The student activist, who helped lead the months-long movement in 2014 demanding full democracy appeared in court on Thursday for a pre-trial hearing, which was adjourned for 45 days.
Wong is among 20 defendants charged with contempt of court after refusing to obey a court order to clear the protest zone in December 2014.
The demonstrators, who had demanded democratic elections for Hong Kong’s chief executive, were arrested last year.
“I choose to plead guilty in this case to show, as an organiser of civil disobedience, I am willing to bear legal responsibility,” the 20-year-old Wong said outside the High Court, flanked by a few supporters.
“Although there’s a chance I might be put in jail, I have no regrets.”
In written statements to the court, Wong and several respondents, including another student leader Lester Shum, “admitted liability”, rather than explicitly pleading guilty, as is the case in a civil, rather than criminal, lawsuit.
Wong will now find out his fate at the end of the 45-day hearing of the trial in August.
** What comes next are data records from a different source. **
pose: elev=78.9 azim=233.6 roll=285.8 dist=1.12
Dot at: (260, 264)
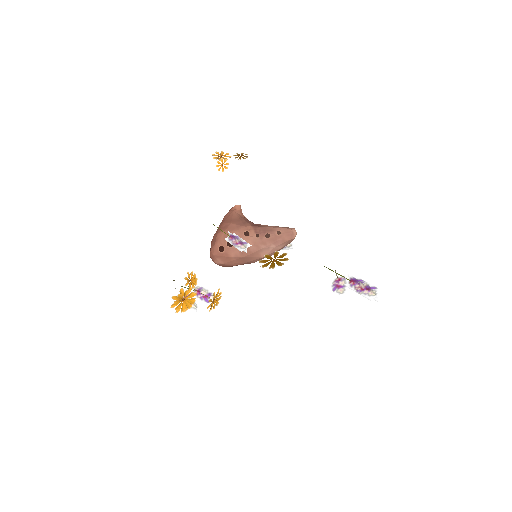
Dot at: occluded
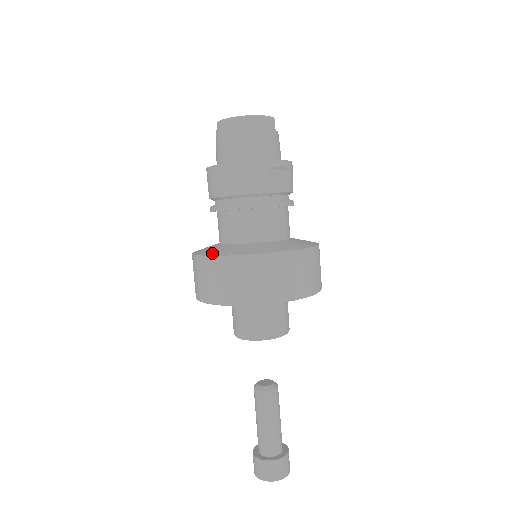
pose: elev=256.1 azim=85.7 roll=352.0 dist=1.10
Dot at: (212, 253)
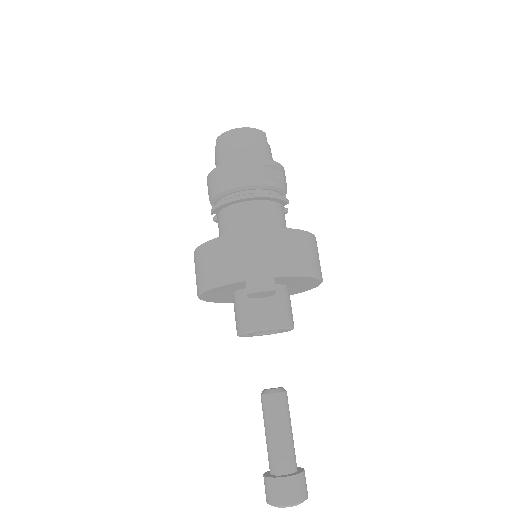
Dot at: (213, 239)
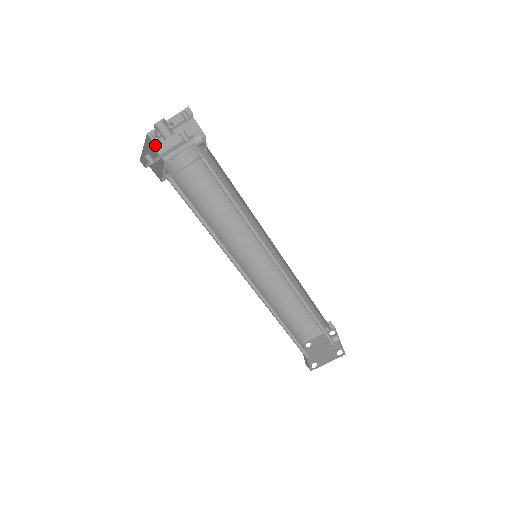
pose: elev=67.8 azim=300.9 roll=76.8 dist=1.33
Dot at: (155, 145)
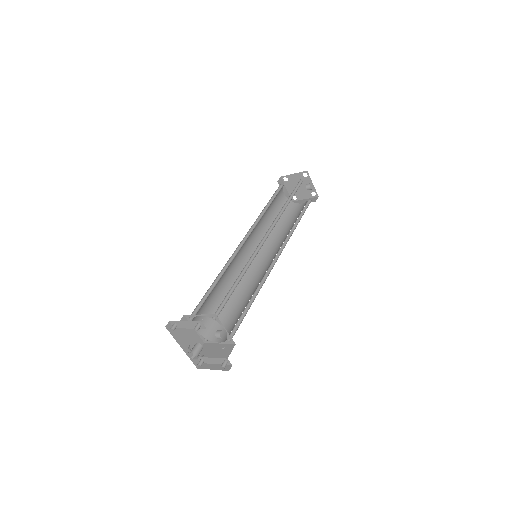
Dot at: (177, 327)
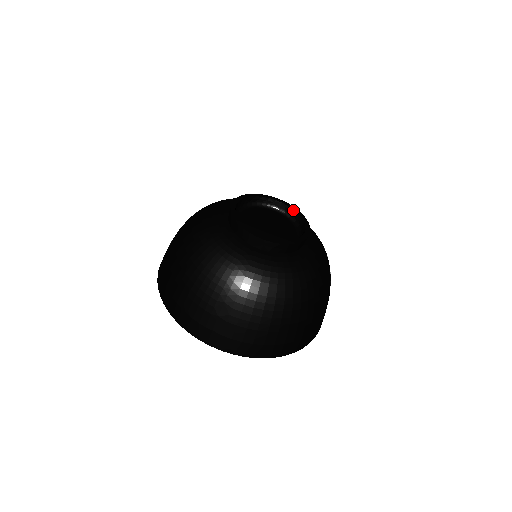
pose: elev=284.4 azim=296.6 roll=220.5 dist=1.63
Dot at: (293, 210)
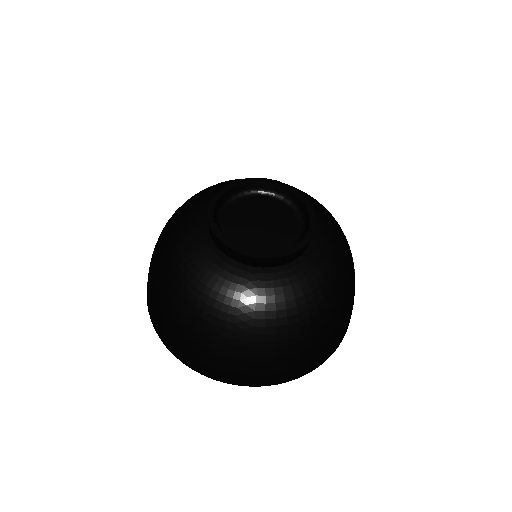
Dot at: (285, 189)
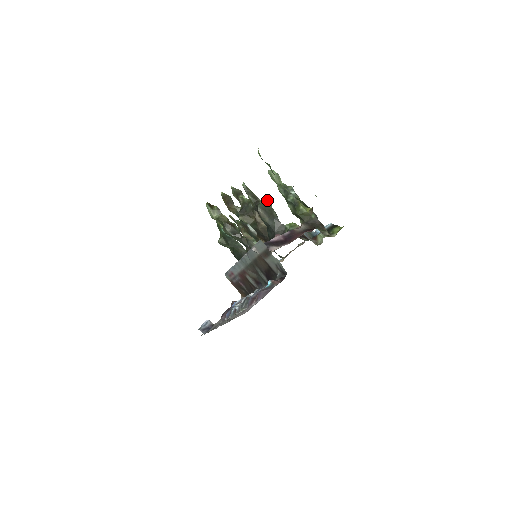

The judge will call in 33 more witnesses.
Al Jazeera’s Sarah Clarke, reporting from outside the court, said: “We had expected a quick turnaround in the next day or two on the sentences for those pleading guilty, but the judge has announced that he wants to hear all of the cases.”
One of the student politicians has already been sentenced to three months of jail time for the same charge after the judge said he showed no remorse.
“Wong said he’s proud to be standing up for democracy, which means serving time behind bars and that’s fine by him,” said Al Jazeera’s Clarke.
Wong has previously been found guilty of unlawful assembly on a charge also related to the 2014 protests, but he avoided jail time.